Last updated on 06/03/2024
In today’s data-driven world, businesses are increasingly relying on artificial intelligence (AI). They us it to make decisions, automate tasks, and improve customer experiences. However, the quality of the data AI uses determines its efficacy. “Garbage in, garbage,” out as the old saying goes.
What is AI Data Quality?
Data quality refers to the accuracy, completeness, and consistency of data. Good data quality is essential for:
- training high-quality machine learning models
- building high-fidelity simulations for optimization
- achieving high accuracy in computer vision and natural language processing
Understanding Good Data vs. Bad Data
What makes data ‘good’? Good data is:
Accurate
That is, good data does not contain substantial errors. AI techniques require an accurate representation of the problems they solve to produce high-quality solutions. If we start with inaccurate data, we are effectively putting a ceiling on how well the AI can do before we begin.
Consistent
Consistency comes in many forms: cadence, shape, specificity, quality, etc. There are techniques for dealing with all sorts of problematic data. However, it’s easiest to handle one consistent type of data when solving a problem. When the shape of the data is known and doesn’t fluctuate over time, we can invest more effort in both our data preparation efforts as well as our AI engineer efforts. As long as the data are relatively consistent, we can amortize those investments over the lifetime of a project.
Timely
Timeliness is in the eye of the beholder. The decision that AI makes from the data needs to still be relevant by the time the data are collected and the computations completed. In manufacturing and self driving scenarios, timely may mean fraction of a second. For municipal planning, timeliness can mean days or weeks.
Complete & Relevant
AI systems operate on the age old “garbage in, garbage out” principal.

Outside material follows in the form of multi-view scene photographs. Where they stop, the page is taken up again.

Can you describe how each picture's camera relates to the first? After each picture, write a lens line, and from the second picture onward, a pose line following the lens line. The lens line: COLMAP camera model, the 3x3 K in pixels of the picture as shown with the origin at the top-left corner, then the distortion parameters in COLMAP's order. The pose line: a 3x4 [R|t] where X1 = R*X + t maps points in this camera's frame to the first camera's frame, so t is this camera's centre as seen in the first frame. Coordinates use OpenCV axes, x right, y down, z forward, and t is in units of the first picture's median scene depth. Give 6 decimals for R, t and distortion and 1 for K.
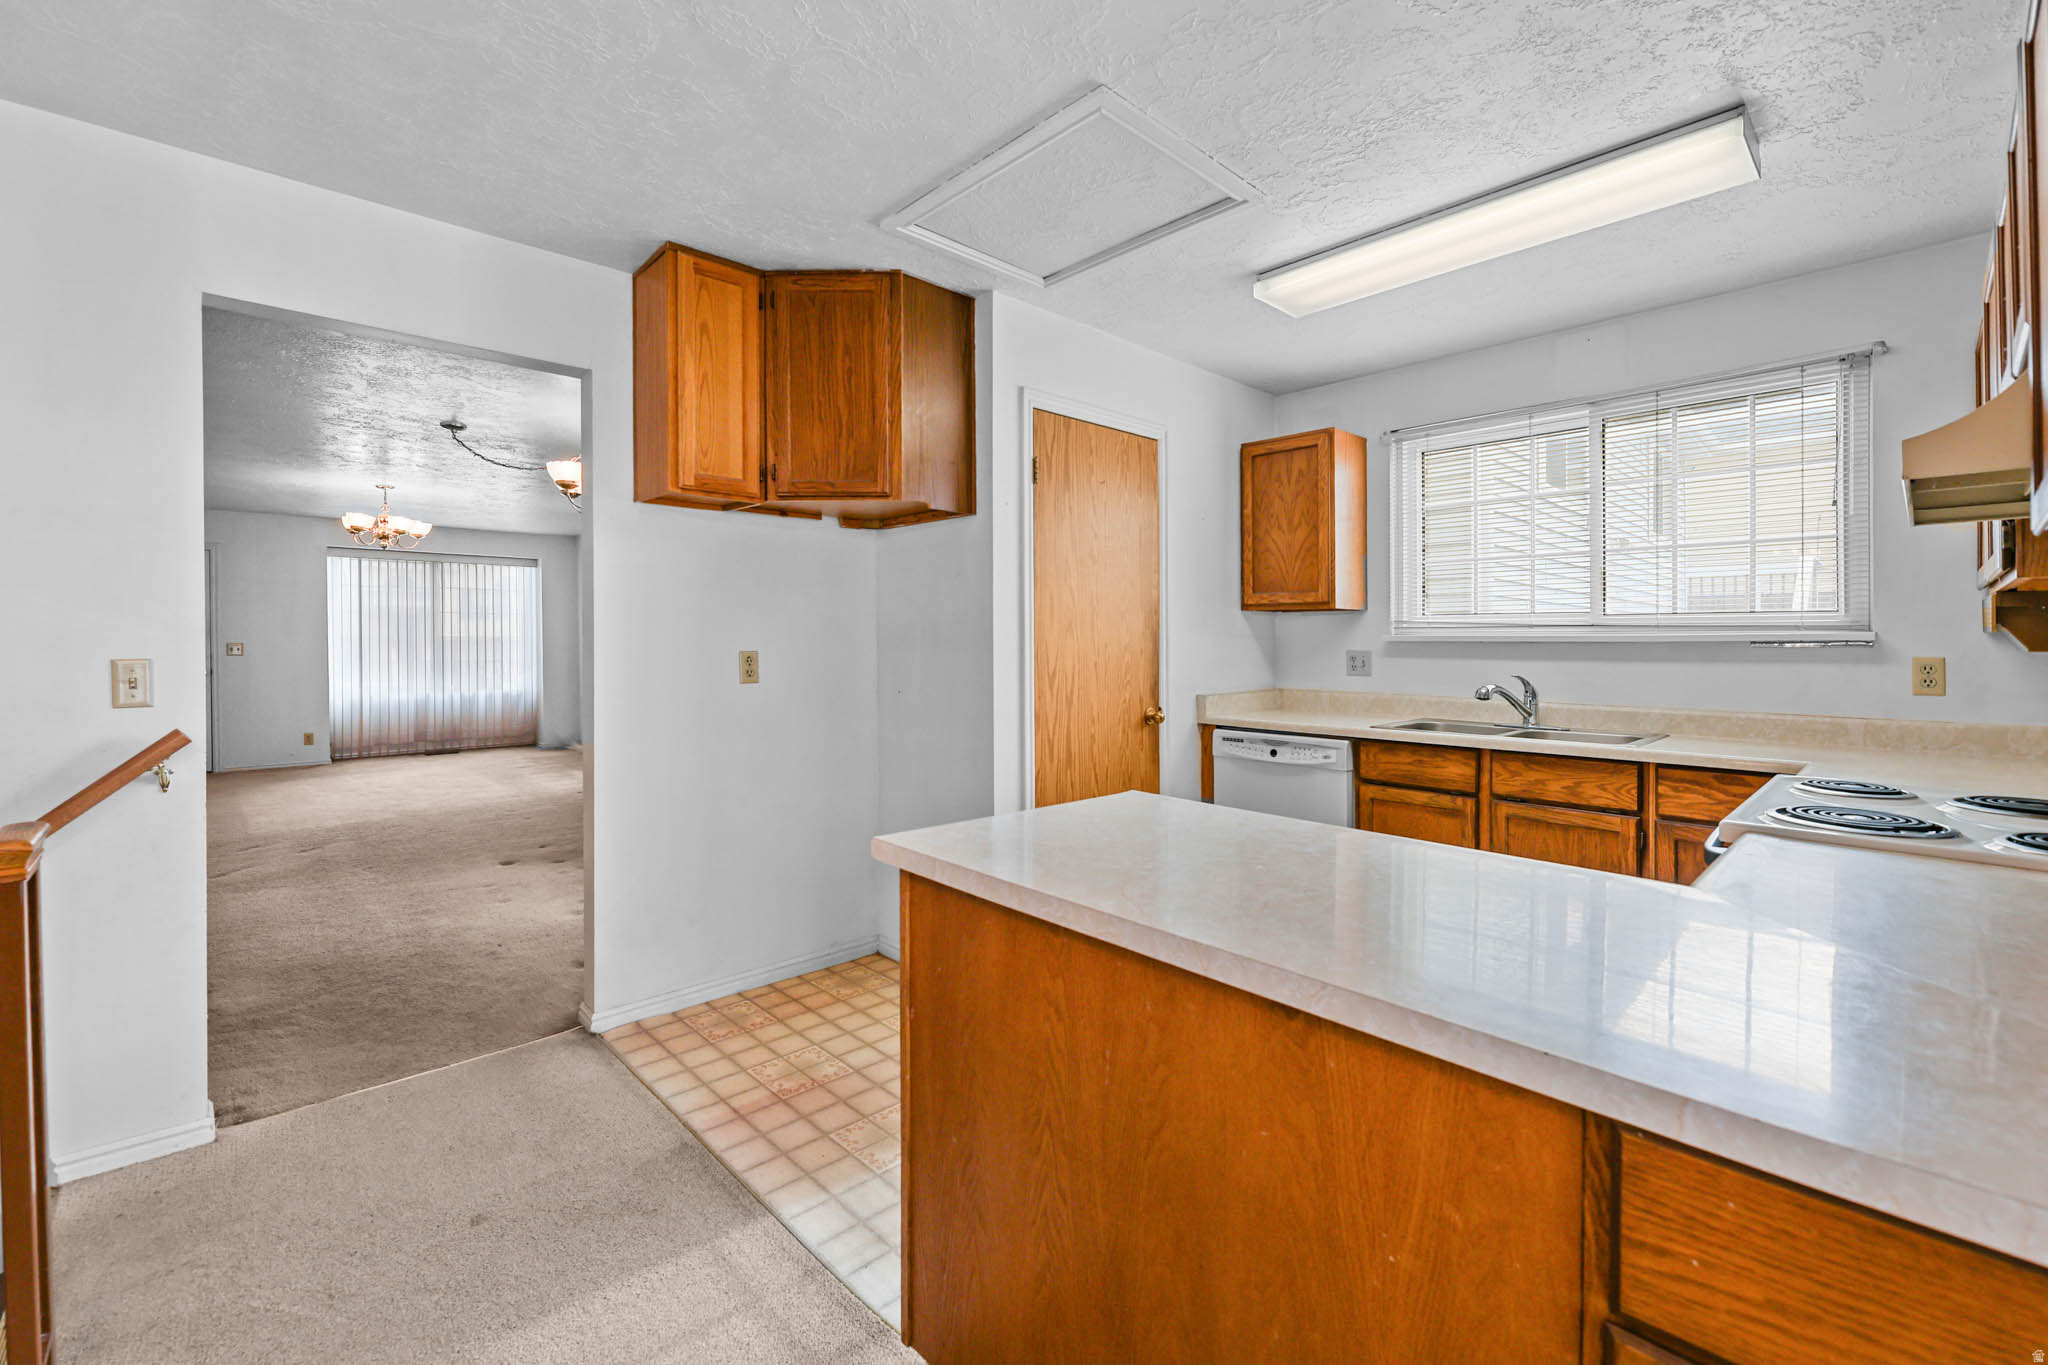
lens RADIAL K [[853.2, 0, 1023.0], [0, 853.2, 646.0], [0, 0, 1]] dist [-0.000583, -0.000114]
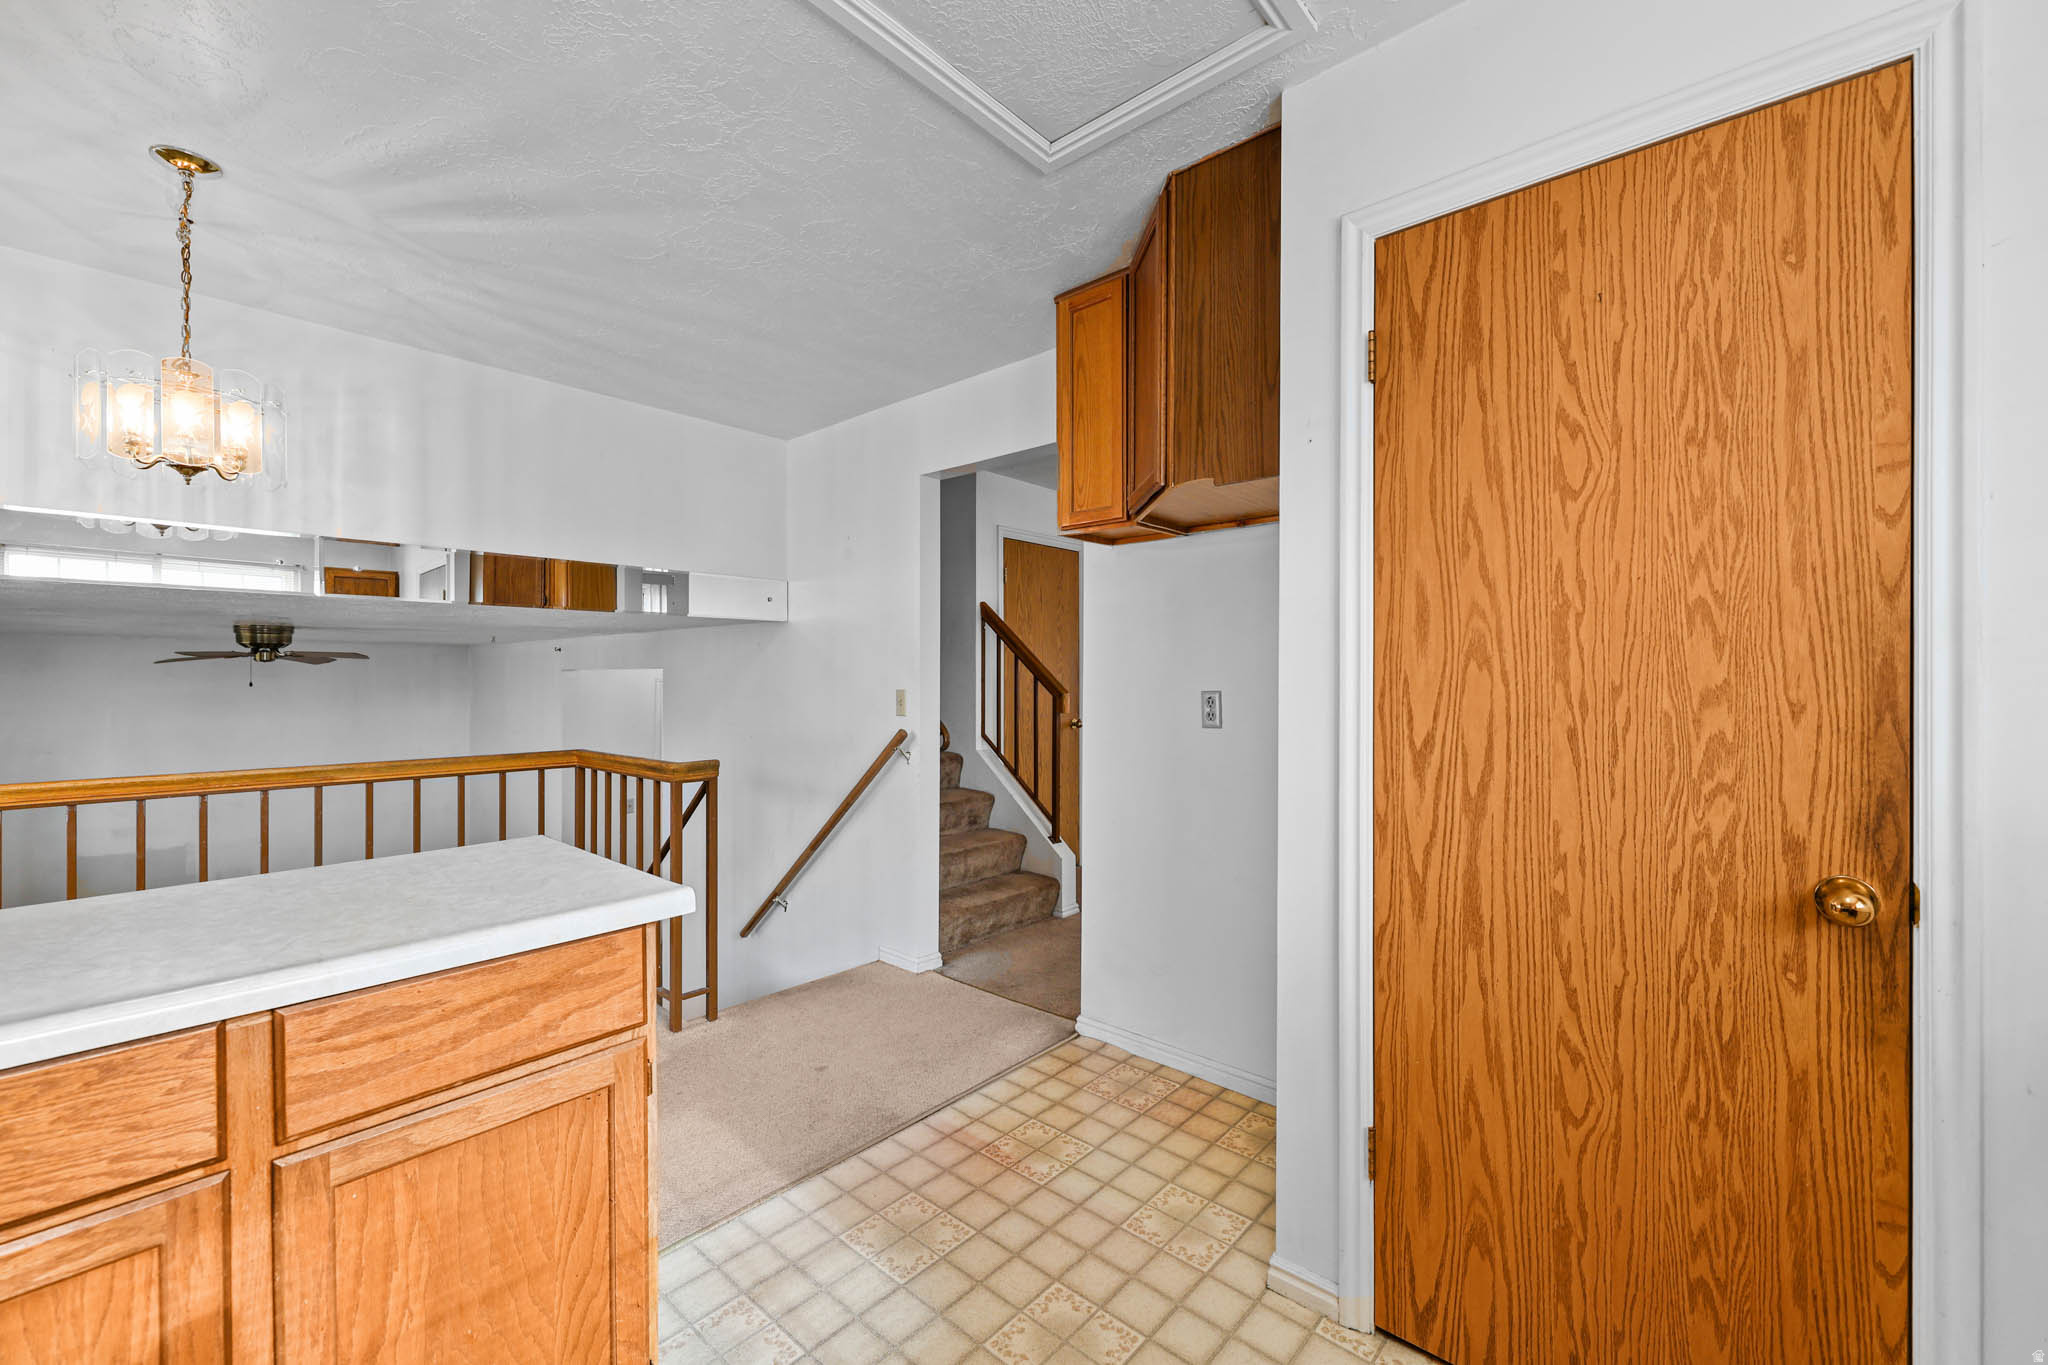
lens RADIAL K [[841.7, 0, 1022.2], [0, 841.7, 687.9], [0, 0, 1]] dist [0.001214, 0.000035]
pose [[0.095956, 0.009135, -0.995344, 0.507302], [-0.011369, 0.999903, 0.008081, -0.001550], [0.995321, 0.010540, 0.096051, 0.722333]]
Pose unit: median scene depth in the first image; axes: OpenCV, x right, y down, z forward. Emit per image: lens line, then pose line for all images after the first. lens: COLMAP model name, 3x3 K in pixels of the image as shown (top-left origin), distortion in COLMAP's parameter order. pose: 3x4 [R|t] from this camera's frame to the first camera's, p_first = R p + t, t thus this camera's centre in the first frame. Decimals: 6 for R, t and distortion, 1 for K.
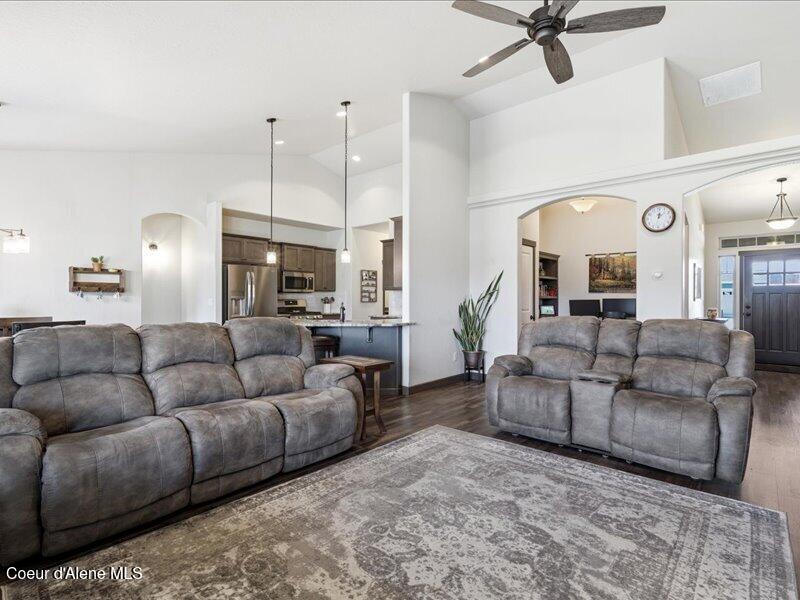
lens RADIAL K [[408.2, 0, 404.6], [0, 408.2, 299.2], [0, 0, 1]] dist [-0.010951, 0.005361]
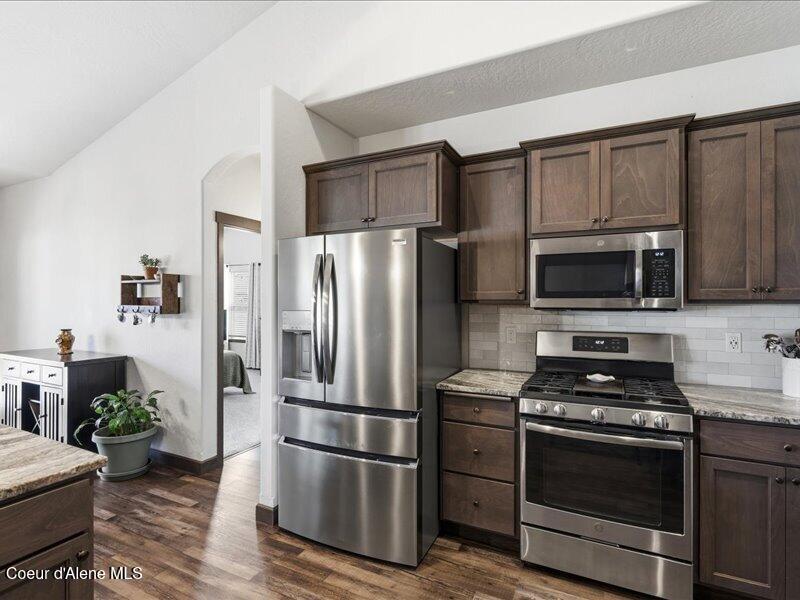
lens RADIAL K [[408.2, 0, 400.4], [0, 408.2, 301.3], [0, 0, 1]] dist [-0.010951, 0.005361]
pose [[0.245056, -0.002679, -0.969505, -0.028154], [-0.000853, 0.999995, -0.002979, -0.019760], [0.969509, 0.001557, 0.245053, 0.756368]]
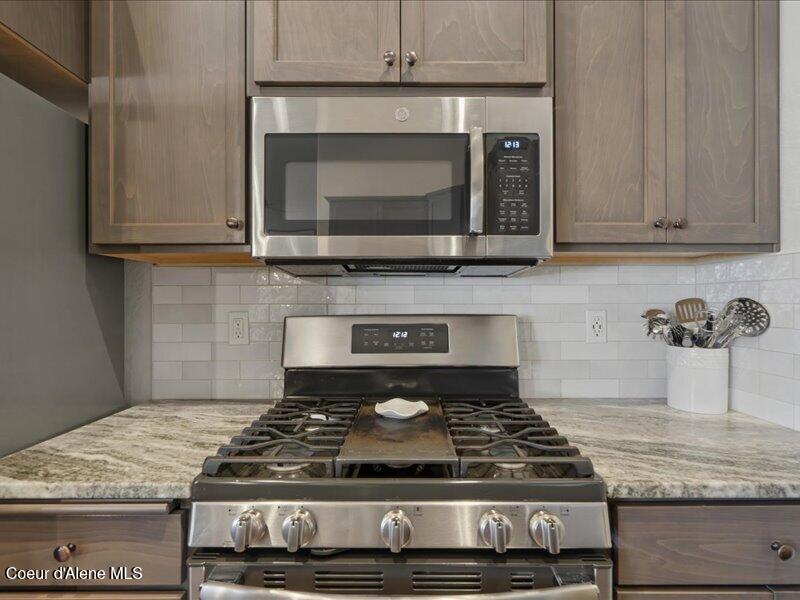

In order for any intelligence, artificial or otherwise, to make a good decision it must be informed. Without a complete view of the situation, we cannot hope to build a system that can make good decisions. Similarly, too much data can be a problem. Any data we consider has to be processed and stored. If the data aren’t useful, that’s overhead we don’t have to pay. Extra information may also confuse some AI techniques, causing them to over-focus on irrelevant data points.
Unbiased
Bias can occur in the input to an AI system, as well as in the AI model itself. For input, we need to know that whatever data we use to build and evaluate a system is representative of the data that it will see and use in production. If not, we may field a system we believe to be robust, but that fails to perform in practice. From a modeling perspective, we prefer not to build AI systems that perpetuate human prejudices. Using datasets produced by recording human actions can perpetuate bad human behaviors in automated systems if we do not take care to boil out human biases up front.
Bad Data
Bad data isn’t necessarily bad, it’s just recorded that way. In most cases, we needn’t discard it. Bad data can be rehabilitated depending on why it’s bad:
- Untimely data is still useful
- Redundant data can be identified and discarded
- train historic models
- batch training
- validating models
- Human intervention can rehabilitate
- Incomplete data with supplemental research and annotation
- Inconsistent data with manual curation
- Biased data is still useful in some learning regimes
- Bias-sampling allows some learning methods to avoid model bias with explicit training bias
- Underrepresenting biased data in test and training sets when bias sampling isn’t possible.
How Bad Data Can Confuse AI
Bad data can have a negative impact on AI models in a number of ways. For example, it can:
- Lead to inaccurate predictions
- Generate unreliable results
- Make it difficult to identify patterns and trends
- Increase the risk of bias
- Waste time and resources
Why Keeping Data Clean Is a Challenge
Data hygiene doesn’t come for free, and it doesn’t come naturally. Thus, many organizations struggle with it. Data comes from a variety of sources, including:
- Customer transactions (e.g. Point of Sales Systems, online shopping)
- Social media interactions
- Sensors
- 3rd party brokers
Each source has its own set of issues. Sensor data contains noise. Point of sales systems may misread barcodes. Data from sensors and third party brokers may be delayed depending on how it’s collected. The more systems producing data, the more complete your view of the world. However, the more systems the more complications you’ll encounter.
How Good Data and Good AI Helps Businesses
Good data can help businesses in many ways, including improving:
- decision making in many arenas
- product pricing
- marketing campaigns
- customer service
- resource allocation
- customer outcomes
- personalized customer experiences
- timely support and interventions
- margins
- Reduced labor costs by automating menial tasks
- Better quality work / higher throughput with AI assistants
- Better use of resources in manufacturing contexts
In conclusion, clean data is essential for the success of AI models. Businesses that invest in data quality today will be better positioned to take advantage of AI tomorrow.
Here are some additional tips for businesses to improve their data quality:
- Establish clear data quality standards and procedures.
- Implement data validation and cleansing processes.
- Monitor data quality on an ongoing basis.
- Invest in data quality tools and solutions.
By following these tips, businesses can ensure that they have the clean data they need to make the most of AI.